UAMS Hosts Lawmakers for Broadband Grant Update

By Nate Hinkel

 Curtis Lowery, M.D., talks with Rep. Mike Patterson prior to an overview given to a legislative panel on UAMS' $102 million federal broadband grant.

UAMS Chancellor Dan Rahn, M.D., poses with the Joint Advanced Communications and Information Technology Committee of the Arkansas State Legislature.
Lowery told the committee he believes in the broadband buildout

 Lowery told lawmakers that an expanded network will give all people the same access to quality health care.

 

Feb. 14, 2011 | A joint state legislative committee met at the University of Arkansas for Medical Sciences (UAMS) Feb. 14 to receive an update and status report on one of the largest federal grants ever received by an educational institution in the state and for its plans to implement the groundbreaking statewide broadband network.
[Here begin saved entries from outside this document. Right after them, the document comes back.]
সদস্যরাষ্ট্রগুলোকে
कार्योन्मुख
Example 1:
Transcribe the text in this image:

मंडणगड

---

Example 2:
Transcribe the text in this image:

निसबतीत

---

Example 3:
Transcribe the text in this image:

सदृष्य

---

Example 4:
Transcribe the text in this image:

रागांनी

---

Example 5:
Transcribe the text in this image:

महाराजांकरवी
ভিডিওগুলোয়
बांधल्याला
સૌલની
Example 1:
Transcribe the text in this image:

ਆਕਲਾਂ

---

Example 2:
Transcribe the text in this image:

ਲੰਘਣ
Rep. Mike Patterson of Piggott, chair of the House Committee on Advanced Communications and Information Technology, told committee members and UAMS officials that the face of health care in Arkansas is about to change.
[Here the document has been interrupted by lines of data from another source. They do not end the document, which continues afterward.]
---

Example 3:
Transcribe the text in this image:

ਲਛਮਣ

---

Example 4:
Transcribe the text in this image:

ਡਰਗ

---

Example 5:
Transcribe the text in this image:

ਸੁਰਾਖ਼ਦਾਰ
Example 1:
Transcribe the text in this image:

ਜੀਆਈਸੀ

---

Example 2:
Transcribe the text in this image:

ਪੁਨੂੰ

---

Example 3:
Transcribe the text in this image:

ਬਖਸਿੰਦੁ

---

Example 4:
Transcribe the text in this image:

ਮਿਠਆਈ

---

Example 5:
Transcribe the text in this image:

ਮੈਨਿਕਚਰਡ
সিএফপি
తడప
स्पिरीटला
“We believe 100 percent in the excellent job UAMS is doing with implementing this grant and understand what is at stake for the people of this state,” Patterson said. “Many lives will be changed by having one of the best-connected health care systems in the country.”

UAMS hosted the joint committee Monday on campus as Curtis Lowery, M.D., the grant’s principal investigator and chairman of the UAMS Department of Obstetrics and Gynecology, explained the grant’s potential reach while taking questions from the committee.
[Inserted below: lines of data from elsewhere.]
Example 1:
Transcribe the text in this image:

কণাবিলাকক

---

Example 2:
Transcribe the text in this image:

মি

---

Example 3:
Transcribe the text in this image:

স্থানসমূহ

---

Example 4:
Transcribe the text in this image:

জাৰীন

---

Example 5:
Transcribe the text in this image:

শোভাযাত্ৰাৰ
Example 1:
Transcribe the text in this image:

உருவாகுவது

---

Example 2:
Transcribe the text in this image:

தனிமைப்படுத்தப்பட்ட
Last summer federal and state government officials, alongside leaders at UAMS and various integral state agencies, announced a $102 million federal grant to establish or upgrade broadband connections at 474 health care and education sites across the state.

The $102,131,393 grant was funded by the American Recovery and Reinvestment Act and will allow the installation of fiber connections and bandwidth upgrades in all 75 counties and in 135 Arkansas communities, including 81 Arkansas hospitals, all two-year colleges, eight public libraries, all state human development centers, the state’s trauma network, the majority of community health centers, mental health clinics and home health agencies.

“I see firsthand how lives are changed by sharing knowledge through technology,” Lowery told the lawmakers. “An expanded network that allows us to do that on a very large scale will give all people the same access to quality health care. That’s kind of the whole idea behind this, and one that I believe in very much.”